Format the material from the line with "A reading such as 2,25" through the line with "It reads 1,25", both included, as a Markdown table with a Row column numbering each line and a Text column holding the line, leaving out any blank lines.

═════ Records ═════

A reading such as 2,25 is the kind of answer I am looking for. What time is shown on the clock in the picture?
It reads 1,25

═════
═════ Records ═════

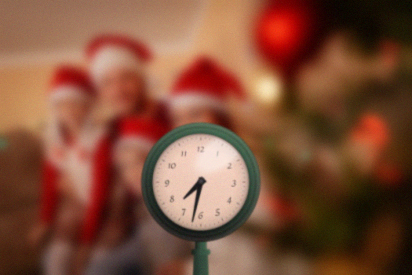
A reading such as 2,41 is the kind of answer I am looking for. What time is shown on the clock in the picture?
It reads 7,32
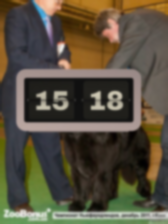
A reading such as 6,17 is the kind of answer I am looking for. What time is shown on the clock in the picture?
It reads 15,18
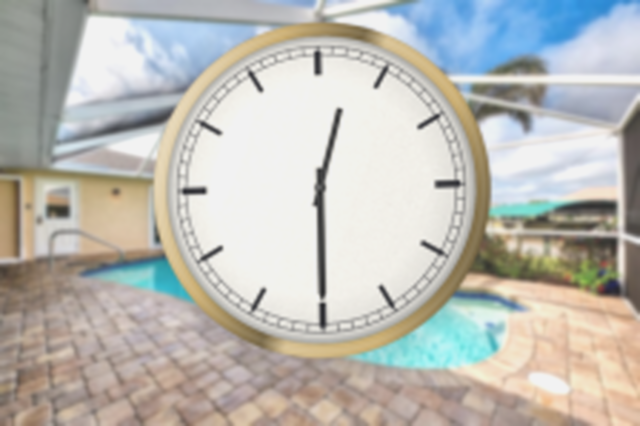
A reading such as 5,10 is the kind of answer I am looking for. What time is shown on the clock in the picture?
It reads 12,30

═════

▶ [Full solution]
| Row | Text |
|---|---|
| 1 | A reading such as 2,25 is the kind of answer I am looking for. What time is shown on the clock in the picture? |
| 2 | It reads 1,25 |